SOURCE TEXT:
Question

A p-n photodiode is fabricated from a semiconductor with band gap of 2.8 𝑒V. Can it detect a wavelength of $6000nm$?

Answer 1

The energy bandgap of the given photodiode, $E_g=2.8eV$
The wavelength is given by $\lambda =6000nm=6000\times {10}^{-9}m$
We can find the energy of the signal from the following relation:
$E=\frac{hc}{\lambda }...\left(i\right)$
Where,
$h=6.63\times {10}^{-34}Js$
$c=3\times {10}^{8}m/s$
Putting values in (i),
$E=\frac{6.63\times {10}^{-34}\times 3\times {10}^9}{6000\times {10}^{-9}}$
$E=3.315\times {10}^{-20}J$
But $1eV=1.6\times {10}^{-19}J$
$E=\frac{3.315\times {10}^{-20}}{1.6\times {10}^{-19}}$
$E=0.207eV$
The energy of a signal of wavelength 6000 nm is $0.207eV$, which is less than $2.8eV$ energy band gap of a photodiode. Hence, the photodiode cannot detect the signal.
Final Answer: No ($hv$ has to be greater than $E_g)$.

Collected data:
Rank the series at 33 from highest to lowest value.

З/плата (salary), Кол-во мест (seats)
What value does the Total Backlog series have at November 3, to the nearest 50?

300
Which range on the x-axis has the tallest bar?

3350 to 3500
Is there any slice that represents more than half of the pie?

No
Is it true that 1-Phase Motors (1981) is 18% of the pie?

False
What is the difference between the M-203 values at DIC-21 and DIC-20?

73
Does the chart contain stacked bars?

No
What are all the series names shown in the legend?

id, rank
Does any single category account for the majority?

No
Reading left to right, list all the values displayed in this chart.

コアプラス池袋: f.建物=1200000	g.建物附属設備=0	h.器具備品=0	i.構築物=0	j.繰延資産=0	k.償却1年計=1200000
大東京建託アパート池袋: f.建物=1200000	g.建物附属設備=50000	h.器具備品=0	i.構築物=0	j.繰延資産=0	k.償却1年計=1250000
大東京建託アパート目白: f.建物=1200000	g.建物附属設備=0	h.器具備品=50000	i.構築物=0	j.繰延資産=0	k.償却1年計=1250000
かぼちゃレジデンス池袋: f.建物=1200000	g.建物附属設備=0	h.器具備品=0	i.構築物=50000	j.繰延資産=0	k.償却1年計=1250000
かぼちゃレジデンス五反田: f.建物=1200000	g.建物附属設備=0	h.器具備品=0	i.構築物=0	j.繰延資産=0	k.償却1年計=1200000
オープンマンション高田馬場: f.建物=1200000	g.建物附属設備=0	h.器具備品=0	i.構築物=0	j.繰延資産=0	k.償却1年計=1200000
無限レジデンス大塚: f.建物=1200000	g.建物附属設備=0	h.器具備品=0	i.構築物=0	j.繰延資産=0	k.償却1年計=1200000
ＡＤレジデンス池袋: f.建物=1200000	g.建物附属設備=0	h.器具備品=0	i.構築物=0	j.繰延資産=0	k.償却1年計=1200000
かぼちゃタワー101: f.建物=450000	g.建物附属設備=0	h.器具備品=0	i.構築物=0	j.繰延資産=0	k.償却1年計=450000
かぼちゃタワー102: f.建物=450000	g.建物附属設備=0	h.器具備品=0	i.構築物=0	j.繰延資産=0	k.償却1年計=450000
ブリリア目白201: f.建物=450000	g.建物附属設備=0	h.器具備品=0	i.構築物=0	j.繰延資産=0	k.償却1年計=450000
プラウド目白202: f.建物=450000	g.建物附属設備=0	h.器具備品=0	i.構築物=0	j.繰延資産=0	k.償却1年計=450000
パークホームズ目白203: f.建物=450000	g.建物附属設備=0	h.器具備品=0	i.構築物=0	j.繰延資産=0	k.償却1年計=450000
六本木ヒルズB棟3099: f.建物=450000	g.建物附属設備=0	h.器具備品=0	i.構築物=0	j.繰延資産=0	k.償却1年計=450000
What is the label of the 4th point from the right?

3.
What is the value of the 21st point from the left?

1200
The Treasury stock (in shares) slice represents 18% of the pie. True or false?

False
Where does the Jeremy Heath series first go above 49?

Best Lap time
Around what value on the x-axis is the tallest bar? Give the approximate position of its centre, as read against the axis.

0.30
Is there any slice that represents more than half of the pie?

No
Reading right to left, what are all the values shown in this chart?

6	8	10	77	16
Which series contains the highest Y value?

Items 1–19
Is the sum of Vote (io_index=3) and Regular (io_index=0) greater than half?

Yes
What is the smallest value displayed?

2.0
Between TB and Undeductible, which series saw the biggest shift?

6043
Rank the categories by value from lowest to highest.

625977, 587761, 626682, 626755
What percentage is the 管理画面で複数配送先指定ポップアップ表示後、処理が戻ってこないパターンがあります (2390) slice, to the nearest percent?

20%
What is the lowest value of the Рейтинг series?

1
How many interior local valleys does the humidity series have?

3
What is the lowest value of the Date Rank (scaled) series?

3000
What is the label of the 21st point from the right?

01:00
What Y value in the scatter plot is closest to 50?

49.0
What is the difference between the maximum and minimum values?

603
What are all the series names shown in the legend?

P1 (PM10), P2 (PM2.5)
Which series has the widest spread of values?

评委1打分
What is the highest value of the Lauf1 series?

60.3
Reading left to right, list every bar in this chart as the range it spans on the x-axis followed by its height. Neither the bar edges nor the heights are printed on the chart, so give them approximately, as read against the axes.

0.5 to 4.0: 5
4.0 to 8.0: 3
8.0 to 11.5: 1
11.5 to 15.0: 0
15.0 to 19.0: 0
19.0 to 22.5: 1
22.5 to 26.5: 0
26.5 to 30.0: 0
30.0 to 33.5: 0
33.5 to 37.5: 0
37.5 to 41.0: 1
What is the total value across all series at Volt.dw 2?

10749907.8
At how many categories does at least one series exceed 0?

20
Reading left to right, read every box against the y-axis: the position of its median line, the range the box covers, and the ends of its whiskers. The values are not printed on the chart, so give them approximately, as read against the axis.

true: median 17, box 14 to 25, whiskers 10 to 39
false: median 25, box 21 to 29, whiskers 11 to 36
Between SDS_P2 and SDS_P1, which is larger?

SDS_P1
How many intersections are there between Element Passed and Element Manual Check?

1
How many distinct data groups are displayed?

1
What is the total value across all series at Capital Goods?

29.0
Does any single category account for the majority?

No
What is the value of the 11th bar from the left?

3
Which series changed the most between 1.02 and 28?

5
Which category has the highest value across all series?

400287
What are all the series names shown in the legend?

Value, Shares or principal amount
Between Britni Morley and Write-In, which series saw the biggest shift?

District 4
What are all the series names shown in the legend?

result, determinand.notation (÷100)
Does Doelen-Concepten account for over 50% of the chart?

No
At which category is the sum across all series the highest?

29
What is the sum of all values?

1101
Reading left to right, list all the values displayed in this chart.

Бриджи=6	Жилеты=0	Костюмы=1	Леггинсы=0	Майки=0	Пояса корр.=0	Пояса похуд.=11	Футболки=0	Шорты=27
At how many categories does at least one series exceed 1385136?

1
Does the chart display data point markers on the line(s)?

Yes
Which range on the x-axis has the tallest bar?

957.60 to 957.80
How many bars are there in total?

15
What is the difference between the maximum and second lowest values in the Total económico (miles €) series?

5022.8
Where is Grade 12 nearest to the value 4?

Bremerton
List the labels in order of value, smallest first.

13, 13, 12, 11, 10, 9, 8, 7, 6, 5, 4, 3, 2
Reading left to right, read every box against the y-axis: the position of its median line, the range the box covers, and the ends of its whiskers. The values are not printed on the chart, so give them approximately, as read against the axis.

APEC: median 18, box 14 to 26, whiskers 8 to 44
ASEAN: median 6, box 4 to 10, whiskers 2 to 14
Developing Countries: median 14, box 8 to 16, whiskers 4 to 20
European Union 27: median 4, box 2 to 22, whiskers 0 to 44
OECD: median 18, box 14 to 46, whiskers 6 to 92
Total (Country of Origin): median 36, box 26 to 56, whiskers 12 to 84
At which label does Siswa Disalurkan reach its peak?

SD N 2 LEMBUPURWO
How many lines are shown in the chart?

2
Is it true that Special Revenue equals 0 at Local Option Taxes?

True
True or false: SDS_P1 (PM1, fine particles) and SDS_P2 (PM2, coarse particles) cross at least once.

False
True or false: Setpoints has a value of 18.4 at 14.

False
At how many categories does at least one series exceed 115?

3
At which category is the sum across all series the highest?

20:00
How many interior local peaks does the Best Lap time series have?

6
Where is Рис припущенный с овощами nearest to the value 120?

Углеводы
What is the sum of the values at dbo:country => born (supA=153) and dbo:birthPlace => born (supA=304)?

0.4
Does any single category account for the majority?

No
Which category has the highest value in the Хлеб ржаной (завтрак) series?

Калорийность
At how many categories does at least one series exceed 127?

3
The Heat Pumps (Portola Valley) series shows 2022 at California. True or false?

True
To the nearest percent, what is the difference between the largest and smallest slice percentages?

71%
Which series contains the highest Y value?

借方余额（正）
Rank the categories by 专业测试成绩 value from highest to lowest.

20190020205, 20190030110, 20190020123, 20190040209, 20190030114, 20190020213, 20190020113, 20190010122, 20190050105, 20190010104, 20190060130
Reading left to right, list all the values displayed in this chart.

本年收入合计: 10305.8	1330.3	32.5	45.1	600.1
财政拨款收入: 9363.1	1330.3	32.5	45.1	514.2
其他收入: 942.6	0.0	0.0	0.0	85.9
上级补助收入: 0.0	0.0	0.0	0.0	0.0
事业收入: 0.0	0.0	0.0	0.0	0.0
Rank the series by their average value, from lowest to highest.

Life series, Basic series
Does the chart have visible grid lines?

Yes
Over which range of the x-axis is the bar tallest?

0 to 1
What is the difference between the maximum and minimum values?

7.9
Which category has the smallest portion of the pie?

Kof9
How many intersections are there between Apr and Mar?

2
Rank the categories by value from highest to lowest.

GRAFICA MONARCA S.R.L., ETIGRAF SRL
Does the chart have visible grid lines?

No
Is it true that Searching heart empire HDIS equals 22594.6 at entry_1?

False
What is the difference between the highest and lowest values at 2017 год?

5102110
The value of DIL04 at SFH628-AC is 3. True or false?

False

EXERCISE REQUIREMENTS: In the photodiode problem, rewrite everything from "The energy bandgap" down to "detect the signal.", replacing "photodiode" with "detector".

RESPONSE BOX:
The energy bandgap of the given detector, $E_g=2.8eV$
The wavelength is given by $\lambda =6000nm=6000\times {10}^{-9}m$
We can find the energy of the signal from the following relation:
$E=\frac{hc}{\lambda }...\left(i\right)$
Where,
$h=6.63\times {10}^{-34}Js$
$c=3\times {10}^{8}m/s$
Putting values in (i),
$E=\frac{6.63\times {10}^{-34}\times 3\times {10}^9}{6000\times {10}^{-9}}$
$E=3.315\times {10}^{-20}J$
But $1eV=1.6\times {10}^{-19}J$
$E=\frac{3.315\times {10}^{-20}}{1.6\times {10}^{-19}}$
$E=0.207eV$
The energy of a signal of wavelength 6000 nm is $0.207eV$, which is less than $2.8eV$ energy band gap of a detector. Hence, the detector cannot detect the signal.